Given task 1
Write out the Mac DeMarco interview word for word from "Noisey: You’ve talked" to "a great track.".
Given task 2
Add the next part of the Mac DeMarco interview, picking up after its final sentence.

Text passage
=-=-=-=-=

Ahead of his return to Australia in January, we speak to Mac about the art of the love song, something he gets close to perfecting on his latest mini-LP 'Another One'.

Mac DeMarco’s next record might stray from the laid-back guitar tone you know and love (or perhaps can’t wait to be rid of) and might be filled with the greatest electronic love epics of our time — but don’t hold your breath. As much as DeMarco is willing to test his limits, and jokes about his Chicago House revival “love banger” record, he seems completely, unerringly content. Ahead of his appearance at Falls and Southbound festivals over New Years, and headline shows in Melbourne and Sydney, we speak to Mac about the art of the love song, something he gets close to perfecting on his latest release, mini-LP Another One.


He’s calling from his house in Far Rockaway, Queens. This house is as much a character on Another One as the departing lovers that DeMarco laments. On the record’s cover he’s perched by the water, which his house opens straight onto. The sounds of the waves replace DeMarco’s vocals on the album’s closing track, at the end of which he calmly gives his address, and an invitation to come over for a cup of coffee.

It’s a move like this, one that would be completely unimaginable for most other successful musicians, along with his decidedly kooky onstage manner and various behind-the-scenes videos, that has earned DeMarco the reputation of indie-rock’s class clown. As we talk, it becomes increasingly clear that although this persona isn’t inauthentic, it is certainly a facet of his life as a performer, less so of his life as a musician. On the phone he’s serious, contemplative, self-effacing and relaxed, pleasantly not performing.

Noisey: You’ve talked about Another One being a whole record of love songs. Do you have any favorite love songs you were emulating
Mac DeMarco: I don’t know about really looking at anything specifically, but I’m just kind of a fan of the whole thing — like I love The Beatles, Harry Nilsson, stuff like that. I’ve always just kind of tried to make love songs. Love songs are easy to write, you know, everybody can relate to that. I’ll give you a couple of my real, big, heavy-hitter ones I love: I love that song "Something" by The Beatles, I think that’s a George song, I think that’s a great song. "Just The Way You Are" by Billy Joel — oof, that’s a treat, right there. Let’s give you a Harry Nilsson one, let’s try… maybe “Without Her”. That’s a great track.


It almost feels like these songs read as romantic advice or counselling — you’ve got so many young fans, do you feel a bit like you’re a sensei imparting wisdom?
A little bit. I mean, I’m not an expert, is the funny thing. I’m terrible at this stuff, I don’t know how to live my life. I’m so confused. But I think maybe just admitting that can help some people out. There’s a couple of ways I feel like [I can] help kids in some way. I think for me one of the big things is, you look at our band — we’re not super sexy rock stars, we don’t know how to play our instruments that well, we’re just doing our thing. But we’re able to do our thing. People can connect with it. For me, when I was younger and before I started playing music a lot, when I was first playing in bands, it wasn’t seeing bands on MTV that made me [think] “Oh, I gotta do this, like these guys with the crazy videos!” It was bands in my hometown, like little bands with kids my age, I was like “Oh my god, they’re doing it, why couldn’t I do it?” I feel like that’s a good push for kids, I think, if you feel like doing something you might as well do it.

=-=-=-=-=

Provided data
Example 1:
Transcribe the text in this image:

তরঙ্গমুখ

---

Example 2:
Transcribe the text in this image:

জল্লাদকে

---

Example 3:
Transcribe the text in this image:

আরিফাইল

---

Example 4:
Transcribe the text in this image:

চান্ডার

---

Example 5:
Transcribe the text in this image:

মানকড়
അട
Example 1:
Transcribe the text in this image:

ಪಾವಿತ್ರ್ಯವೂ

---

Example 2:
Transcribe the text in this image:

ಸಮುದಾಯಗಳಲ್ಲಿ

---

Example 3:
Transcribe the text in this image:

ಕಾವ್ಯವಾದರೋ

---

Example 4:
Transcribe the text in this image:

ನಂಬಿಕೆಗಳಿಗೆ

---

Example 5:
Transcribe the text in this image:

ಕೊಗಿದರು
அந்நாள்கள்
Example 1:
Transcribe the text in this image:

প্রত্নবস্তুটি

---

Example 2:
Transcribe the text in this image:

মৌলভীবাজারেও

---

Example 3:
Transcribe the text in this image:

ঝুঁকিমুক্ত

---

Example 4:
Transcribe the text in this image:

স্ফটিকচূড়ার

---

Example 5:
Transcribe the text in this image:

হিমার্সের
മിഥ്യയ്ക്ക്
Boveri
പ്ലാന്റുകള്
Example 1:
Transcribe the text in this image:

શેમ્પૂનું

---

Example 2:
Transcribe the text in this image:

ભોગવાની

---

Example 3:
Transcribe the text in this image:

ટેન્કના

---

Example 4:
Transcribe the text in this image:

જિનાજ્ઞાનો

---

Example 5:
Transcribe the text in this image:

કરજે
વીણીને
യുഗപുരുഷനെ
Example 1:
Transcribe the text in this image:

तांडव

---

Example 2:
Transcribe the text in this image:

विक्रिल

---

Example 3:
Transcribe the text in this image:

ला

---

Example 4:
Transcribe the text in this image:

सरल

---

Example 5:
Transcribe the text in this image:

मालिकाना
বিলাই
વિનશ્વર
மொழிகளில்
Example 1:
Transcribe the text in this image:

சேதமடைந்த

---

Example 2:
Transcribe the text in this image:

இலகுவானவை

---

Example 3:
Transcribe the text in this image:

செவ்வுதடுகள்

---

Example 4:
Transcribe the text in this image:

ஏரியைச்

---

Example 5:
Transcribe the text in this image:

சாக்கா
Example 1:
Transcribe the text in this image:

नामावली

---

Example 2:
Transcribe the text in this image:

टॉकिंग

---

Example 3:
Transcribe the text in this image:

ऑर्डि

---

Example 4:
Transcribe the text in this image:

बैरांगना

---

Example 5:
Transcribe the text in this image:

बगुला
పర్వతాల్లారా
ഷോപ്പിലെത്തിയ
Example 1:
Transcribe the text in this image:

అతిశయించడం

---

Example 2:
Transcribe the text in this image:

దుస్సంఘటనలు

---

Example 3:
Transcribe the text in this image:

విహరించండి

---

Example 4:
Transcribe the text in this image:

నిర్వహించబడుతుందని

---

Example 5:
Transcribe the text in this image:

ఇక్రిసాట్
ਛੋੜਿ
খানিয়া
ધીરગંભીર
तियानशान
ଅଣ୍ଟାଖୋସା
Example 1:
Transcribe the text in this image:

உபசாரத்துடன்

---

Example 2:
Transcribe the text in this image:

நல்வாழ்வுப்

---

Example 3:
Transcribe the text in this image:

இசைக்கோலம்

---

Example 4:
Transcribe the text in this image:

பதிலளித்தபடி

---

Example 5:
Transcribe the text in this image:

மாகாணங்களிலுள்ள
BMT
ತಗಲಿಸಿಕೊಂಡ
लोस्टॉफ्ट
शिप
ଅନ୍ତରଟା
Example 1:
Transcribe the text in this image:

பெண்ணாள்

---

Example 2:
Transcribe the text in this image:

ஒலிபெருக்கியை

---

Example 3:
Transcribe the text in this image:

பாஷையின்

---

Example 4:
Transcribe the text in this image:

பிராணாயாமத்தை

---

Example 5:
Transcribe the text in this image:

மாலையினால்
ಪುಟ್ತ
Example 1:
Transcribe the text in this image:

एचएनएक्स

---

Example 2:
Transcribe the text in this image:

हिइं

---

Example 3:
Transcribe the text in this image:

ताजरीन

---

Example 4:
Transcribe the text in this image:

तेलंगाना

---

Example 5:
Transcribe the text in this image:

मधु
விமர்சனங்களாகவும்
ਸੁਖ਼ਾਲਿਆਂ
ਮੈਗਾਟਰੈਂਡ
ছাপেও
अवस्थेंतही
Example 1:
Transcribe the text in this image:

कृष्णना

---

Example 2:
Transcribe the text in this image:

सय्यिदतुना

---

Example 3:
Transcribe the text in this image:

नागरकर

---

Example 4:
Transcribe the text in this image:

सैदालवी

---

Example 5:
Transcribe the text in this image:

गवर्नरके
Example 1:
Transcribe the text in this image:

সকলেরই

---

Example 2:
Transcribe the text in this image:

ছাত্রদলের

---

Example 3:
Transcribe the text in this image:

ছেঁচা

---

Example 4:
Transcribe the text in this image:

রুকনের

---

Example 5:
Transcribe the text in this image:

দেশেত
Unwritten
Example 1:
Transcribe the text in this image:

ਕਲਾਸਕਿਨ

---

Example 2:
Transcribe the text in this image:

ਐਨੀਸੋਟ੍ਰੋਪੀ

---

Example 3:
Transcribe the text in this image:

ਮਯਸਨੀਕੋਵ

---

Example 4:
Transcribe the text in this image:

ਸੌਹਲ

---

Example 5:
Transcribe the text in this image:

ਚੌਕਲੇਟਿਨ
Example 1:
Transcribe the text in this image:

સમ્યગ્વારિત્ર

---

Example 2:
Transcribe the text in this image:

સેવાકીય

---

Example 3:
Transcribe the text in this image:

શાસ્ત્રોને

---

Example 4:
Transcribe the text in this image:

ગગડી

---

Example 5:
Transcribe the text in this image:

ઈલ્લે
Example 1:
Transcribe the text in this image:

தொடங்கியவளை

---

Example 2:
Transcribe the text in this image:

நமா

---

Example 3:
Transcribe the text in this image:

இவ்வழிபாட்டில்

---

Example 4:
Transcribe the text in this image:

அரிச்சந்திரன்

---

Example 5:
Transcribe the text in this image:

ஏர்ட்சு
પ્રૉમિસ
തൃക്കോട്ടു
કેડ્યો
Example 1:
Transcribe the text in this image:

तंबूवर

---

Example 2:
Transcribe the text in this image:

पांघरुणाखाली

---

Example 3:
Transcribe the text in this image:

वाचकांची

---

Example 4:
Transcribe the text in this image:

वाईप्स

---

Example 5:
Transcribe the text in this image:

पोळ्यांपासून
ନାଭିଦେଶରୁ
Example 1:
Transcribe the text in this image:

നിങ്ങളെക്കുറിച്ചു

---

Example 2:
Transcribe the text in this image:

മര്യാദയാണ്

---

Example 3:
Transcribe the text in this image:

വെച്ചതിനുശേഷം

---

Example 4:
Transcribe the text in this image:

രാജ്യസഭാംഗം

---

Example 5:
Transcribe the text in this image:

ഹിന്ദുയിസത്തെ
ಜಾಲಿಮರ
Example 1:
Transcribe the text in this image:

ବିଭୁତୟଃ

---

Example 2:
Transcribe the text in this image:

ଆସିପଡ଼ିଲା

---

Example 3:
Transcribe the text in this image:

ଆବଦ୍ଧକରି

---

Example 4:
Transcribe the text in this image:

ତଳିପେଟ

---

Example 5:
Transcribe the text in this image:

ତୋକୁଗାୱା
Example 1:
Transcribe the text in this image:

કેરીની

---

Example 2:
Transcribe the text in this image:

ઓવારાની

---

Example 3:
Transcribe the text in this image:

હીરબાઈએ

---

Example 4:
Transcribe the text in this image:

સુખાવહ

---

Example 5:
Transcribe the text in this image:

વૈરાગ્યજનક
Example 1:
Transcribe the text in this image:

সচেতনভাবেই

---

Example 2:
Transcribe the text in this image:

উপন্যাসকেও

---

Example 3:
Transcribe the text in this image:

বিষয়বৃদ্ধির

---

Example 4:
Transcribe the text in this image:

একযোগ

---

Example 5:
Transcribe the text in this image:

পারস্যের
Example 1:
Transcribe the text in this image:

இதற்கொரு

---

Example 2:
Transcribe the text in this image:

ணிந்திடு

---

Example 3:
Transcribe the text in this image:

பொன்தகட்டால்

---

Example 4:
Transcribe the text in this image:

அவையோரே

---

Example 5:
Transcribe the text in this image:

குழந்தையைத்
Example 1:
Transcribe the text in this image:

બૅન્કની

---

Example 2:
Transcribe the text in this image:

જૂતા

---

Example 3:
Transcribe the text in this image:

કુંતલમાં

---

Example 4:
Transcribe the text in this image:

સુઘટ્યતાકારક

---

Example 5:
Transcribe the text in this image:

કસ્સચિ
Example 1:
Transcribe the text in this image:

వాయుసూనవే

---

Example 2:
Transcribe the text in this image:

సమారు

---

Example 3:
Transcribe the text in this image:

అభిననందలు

=-=-=-=-=

Answer 1
Noisey: You’ve talked about Another One being a whole record of love songs. Do you have any favorite love songs you were emulating
Mac DeMarco: I don’t know about really looking at anything specifically, but I’m just kind of a fan of the whole thing — like I love The Beatles, Harry Nilsson, stuff like that. I’ve always just kind of tried to make love songs. Love songs are easy to write, you know, everybody can relate to that. I’ll give you a couple of my real, big, heavy-hitter ones I love: I love that song "Something" by The Beatles, I think that’s a George song, I think that’s a great song. "Just The Way You Are" by Billy Joel — oof, that’s a treat, right there. Let’s give you a Harry Nilsson one, let’s try… maybe “Without Her”. That’s a great track.

Answer 2
So much of your perceived “personality" is attached to your persona as a musician and the characters in the songs — are there things you keep to yourself?
Yeah, there are some things. More and more, these days, I retract a little bit from letting people know whatever the hell they want. I mean, even though I am really open with the people who listen to my music — and I’ll talk about anything, I don’t really mind. I think it’s just the nature of the beast, especially nowadays on the internet and stuff, it’s like there’s certain aspects of my personality, like in the videos or whatever, that people are drawn to more, and those aspects get honed in on, or blown up, or whatever, to create this very insane idea of what I am on a day-to-day basis. Which is totally fine, you kinda sign up for that when you decide you wanna do something like this, so it’s okay, but the more it happens, the more I’m kind of like “Ah, I’m just spending the day at home like an old person today.”


I know you record on tape, and you’re into those “imperfect” sounds, and that’s something that’s consistent across all your records. Do you ever get tempted to experiment with something totally different? To open up Ableton and make an EDM love banger?
I wouldn’t know how to do it, is the problem. I actually released a free album earlier this summer, it was like an instrumental album, and that was the first time I’d ever used a computer to record, but I didn’t use any of the effects — I was still using all this rat gear, and weird instrument shit — it was pretty much that the computer was just my tape machine. But it was the first time I’ve ever tried it, and it sounds pretty cool, so I was kinda like “Woah! I don’t have to worry about tape hiss? The machine’s not gonna break? Why have I been doing it that other way?” But I really like the quality of [tape]. Also this thing about the work ethic of using tape. It’s really limiting, in a way, where you only have so many options, you can’t punch in, you can’t do a bajillion tracks. It’s nice for me, in a way. You gotta cut the fat if you’re gonna do it that way. But we’ll see what happens. Maybe the next album will be EDM. All my friends are getting really into house music now, all of a sudden. It’s kinda like the cool new music trend I think, like the real cool one, like “cutting edge”.

So yeah, I’m doing an EDM Chicago House-style “love banger album” next, so look out.

Mac DeMarco Australia January 2016
Jan 3 – Melbourne at 170 Russell
Jan 4 – Melbourne at 170 Russell
Jan 5 – Melbourne at 170 Russell
Jan 6 – Sydney at Enmore Theatre

Also appearing at Falls & Southbound Festivals.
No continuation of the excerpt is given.